• _DATA SHOWN_:
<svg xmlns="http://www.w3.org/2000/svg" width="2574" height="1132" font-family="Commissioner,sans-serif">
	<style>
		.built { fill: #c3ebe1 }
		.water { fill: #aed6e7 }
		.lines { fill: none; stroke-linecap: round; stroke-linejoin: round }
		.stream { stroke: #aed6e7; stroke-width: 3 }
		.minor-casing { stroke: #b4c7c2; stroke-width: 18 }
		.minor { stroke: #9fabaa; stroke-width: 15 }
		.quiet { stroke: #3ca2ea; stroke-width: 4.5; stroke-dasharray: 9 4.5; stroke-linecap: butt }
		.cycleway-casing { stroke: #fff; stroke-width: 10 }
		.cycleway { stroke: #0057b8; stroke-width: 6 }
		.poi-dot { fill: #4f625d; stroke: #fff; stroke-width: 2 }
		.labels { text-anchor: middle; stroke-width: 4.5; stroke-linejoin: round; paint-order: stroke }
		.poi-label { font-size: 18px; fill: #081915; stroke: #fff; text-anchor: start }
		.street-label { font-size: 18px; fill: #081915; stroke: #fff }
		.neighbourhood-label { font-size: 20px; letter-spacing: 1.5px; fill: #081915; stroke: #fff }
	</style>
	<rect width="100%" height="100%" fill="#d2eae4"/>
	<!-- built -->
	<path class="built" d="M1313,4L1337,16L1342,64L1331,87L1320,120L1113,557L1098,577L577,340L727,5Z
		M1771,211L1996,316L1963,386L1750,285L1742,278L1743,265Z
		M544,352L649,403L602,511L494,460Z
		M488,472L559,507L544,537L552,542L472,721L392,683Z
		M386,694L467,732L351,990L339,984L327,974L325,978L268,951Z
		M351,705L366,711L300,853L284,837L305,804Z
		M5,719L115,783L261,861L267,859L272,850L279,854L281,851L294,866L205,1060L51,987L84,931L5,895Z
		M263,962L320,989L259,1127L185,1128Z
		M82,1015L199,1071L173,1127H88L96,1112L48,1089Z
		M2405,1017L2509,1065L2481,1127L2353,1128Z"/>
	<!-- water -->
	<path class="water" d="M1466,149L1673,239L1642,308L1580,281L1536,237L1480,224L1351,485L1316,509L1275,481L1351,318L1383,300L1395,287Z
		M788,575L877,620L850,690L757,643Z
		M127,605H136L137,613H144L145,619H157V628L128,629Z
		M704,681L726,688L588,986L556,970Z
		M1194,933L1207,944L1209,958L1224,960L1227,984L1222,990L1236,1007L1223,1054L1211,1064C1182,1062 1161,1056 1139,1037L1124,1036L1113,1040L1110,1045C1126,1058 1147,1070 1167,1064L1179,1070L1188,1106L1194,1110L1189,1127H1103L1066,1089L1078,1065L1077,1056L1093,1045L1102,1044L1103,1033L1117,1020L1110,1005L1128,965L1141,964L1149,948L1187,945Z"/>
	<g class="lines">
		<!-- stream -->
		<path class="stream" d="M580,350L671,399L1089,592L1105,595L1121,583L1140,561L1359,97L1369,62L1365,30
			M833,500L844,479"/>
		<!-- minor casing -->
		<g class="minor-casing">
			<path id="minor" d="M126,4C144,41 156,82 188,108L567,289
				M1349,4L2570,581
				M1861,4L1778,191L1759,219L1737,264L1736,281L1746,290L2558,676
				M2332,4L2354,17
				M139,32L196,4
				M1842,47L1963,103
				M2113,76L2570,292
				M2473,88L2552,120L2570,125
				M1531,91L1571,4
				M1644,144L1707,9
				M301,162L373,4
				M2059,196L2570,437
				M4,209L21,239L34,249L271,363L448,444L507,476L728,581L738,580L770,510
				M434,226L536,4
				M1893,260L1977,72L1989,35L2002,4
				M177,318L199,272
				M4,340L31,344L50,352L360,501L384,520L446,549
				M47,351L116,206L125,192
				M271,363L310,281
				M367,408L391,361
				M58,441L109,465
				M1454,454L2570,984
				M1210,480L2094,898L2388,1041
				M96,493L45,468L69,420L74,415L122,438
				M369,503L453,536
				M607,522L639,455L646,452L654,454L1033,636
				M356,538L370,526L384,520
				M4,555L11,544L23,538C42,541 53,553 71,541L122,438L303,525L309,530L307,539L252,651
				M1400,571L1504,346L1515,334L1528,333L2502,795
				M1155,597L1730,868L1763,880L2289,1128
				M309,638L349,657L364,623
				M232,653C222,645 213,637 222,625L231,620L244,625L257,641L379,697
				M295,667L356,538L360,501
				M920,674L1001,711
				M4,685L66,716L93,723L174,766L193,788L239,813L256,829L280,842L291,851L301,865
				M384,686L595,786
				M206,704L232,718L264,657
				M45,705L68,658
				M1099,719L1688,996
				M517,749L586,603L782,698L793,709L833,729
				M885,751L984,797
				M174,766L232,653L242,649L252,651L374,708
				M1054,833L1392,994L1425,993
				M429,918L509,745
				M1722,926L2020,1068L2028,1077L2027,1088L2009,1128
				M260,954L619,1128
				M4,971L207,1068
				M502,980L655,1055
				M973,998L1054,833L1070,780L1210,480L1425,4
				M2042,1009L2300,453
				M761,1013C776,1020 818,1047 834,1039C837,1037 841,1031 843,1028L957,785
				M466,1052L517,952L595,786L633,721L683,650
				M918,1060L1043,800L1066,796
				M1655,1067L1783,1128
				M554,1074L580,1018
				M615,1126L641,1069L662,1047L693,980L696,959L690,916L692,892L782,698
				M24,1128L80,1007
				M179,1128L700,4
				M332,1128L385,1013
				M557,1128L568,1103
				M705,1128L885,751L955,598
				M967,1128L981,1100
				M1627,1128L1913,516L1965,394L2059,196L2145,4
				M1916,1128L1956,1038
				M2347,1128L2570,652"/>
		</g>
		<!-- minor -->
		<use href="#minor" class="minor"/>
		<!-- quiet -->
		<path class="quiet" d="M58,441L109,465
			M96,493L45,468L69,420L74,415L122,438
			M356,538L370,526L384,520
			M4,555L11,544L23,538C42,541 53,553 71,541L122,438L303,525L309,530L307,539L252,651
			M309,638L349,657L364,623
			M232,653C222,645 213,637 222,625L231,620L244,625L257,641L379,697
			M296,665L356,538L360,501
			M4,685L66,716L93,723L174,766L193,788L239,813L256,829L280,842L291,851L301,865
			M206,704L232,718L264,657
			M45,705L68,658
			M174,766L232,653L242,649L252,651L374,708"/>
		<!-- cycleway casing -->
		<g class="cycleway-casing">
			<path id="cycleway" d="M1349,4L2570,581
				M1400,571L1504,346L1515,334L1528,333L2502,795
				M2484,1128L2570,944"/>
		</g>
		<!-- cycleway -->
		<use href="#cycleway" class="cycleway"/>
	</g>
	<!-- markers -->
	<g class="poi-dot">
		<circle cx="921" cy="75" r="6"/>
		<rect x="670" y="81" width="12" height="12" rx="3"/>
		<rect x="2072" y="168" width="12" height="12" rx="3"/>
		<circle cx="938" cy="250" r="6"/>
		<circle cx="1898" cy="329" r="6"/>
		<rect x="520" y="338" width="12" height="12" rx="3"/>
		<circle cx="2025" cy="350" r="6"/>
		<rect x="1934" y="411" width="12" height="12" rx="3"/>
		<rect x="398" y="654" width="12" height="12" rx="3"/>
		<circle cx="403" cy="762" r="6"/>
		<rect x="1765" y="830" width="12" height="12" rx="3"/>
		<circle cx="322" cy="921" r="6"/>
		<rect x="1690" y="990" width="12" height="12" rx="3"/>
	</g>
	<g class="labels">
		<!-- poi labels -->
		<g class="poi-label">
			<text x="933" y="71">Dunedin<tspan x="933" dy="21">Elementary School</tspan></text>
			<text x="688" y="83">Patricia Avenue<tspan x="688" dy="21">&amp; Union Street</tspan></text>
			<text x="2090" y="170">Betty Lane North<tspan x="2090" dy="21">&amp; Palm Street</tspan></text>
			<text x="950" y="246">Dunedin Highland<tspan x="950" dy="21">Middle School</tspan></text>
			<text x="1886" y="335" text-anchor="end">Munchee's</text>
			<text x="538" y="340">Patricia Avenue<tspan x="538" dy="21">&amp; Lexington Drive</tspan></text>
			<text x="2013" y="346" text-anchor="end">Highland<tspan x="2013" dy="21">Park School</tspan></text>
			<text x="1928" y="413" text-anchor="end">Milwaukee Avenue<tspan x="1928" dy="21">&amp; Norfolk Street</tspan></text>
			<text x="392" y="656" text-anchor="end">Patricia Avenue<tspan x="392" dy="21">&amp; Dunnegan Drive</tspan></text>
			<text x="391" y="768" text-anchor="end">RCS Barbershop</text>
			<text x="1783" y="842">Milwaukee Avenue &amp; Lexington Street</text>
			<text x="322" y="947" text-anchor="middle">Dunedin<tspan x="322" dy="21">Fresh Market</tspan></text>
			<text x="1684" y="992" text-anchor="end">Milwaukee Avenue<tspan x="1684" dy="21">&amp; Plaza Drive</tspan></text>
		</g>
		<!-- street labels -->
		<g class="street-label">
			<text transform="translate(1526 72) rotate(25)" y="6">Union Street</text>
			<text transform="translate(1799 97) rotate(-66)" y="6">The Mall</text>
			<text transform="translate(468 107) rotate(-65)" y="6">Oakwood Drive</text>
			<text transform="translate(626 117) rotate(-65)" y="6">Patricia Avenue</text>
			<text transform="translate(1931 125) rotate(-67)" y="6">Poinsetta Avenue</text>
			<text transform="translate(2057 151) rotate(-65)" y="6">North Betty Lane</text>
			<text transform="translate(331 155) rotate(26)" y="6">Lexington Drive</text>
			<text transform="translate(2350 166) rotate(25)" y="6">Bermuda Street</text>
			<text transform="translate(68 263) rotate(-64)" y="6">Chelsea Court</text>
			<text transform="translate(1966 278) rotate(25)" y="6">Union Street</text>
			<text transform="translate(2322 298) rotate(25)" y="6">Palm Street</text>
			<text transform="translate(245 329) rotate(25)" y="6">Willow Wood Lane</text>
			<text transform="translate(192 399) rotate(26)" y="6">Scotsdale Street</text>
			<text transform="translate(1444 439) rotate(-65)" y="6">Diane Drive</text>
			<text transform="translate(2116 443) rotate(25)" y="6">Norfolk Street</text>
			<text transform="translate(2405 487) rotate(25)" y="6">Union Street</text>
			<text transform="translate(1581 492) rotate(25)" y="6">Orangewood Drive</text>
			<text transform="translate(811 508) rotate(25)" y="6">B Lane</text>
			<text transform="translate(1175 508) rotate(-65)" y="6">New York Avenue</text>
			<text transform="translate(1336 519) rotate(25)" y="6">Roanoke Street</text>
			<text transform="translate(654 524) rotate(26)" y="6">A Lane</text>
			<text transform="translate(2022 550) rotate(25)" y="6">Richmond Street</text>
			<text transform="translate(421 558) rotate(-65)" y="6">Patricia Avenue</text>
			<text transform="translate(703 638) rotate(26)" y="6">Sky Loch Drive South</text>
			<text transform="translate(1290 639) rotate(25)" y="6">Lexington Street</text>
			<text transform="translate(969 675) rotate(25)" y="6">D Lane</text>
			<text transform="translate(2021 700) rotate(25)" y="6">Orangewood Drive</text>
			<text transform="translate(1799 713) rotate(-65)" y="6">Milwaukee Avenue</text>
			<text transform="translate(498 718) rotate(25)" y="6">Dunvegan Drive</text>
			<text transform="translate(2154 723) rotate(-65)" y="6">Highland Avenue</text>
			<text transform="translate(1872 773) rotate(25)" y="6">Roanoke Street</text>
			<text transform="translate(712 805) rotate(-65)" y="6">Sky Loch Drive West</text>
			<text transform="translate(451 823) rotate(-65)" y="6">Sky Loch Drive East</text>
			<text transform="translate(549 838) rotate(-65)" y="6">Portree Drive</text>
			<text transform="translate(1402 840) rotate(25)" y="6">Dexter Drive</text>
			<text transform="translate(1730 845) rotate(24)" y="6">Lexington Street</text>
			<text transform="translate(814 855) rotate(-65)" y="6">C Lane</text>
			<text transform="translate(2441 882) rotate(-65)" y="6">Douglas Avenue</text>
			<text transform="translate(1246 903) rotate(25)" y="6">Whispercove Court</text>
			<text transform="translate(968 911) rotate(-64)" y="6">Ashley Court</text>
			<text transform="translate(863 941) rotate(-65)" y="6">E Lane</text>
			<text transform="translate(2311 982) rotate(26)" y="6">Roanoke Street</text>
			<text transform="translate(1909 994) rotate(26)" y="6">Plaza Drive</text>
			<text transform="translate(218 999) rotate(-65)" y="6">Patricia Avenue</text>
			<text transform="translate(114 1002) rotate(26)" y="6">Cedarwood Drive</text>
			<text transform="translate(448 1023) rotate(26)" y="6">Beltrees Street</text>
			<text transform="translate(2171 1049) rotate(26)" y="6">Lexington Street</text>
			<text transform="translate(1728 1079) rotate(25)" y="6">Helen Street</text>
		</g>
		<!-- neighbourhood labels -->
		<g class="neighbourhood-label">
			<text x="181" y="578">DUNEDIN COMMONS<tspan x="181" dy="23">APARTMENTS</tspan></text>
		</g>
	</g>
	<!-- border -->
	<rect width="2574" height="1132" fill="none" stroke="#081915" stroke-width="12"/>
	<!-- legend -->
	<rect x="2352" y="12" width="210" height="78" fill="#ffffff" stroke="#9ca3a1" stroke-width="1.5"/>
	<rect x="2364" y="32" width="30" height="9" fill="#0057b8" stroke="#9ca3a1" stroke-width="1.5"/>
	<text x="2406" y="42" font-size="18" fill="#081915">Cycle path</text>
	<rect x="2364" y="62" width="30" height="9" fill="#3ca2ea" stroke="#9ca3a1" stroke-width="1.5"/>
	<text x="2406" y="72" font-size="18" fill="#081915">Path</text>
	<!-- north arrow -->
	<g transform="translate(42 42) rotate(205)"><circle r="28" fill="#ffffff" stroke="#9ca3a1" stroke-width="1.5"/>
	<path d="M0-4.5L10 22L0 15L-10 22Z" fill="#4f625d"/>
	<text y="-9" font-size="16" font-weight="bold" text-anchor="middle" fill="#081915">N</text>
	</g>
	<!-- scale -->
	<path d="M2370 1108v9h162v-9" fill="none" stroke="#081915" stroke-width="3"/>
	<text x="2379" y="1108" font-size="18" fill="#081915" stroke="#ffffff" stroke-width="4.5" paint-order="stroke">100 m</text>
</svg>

• _WHAT YOU HAVE TO DO_: The expected answer is a copy of every line in the entries that holds the word "lines".

• _ANSWER AREA_:
		.lines { fill: none; stroke-linecap: round; stroke-linejoin: round }
	<g class="lines">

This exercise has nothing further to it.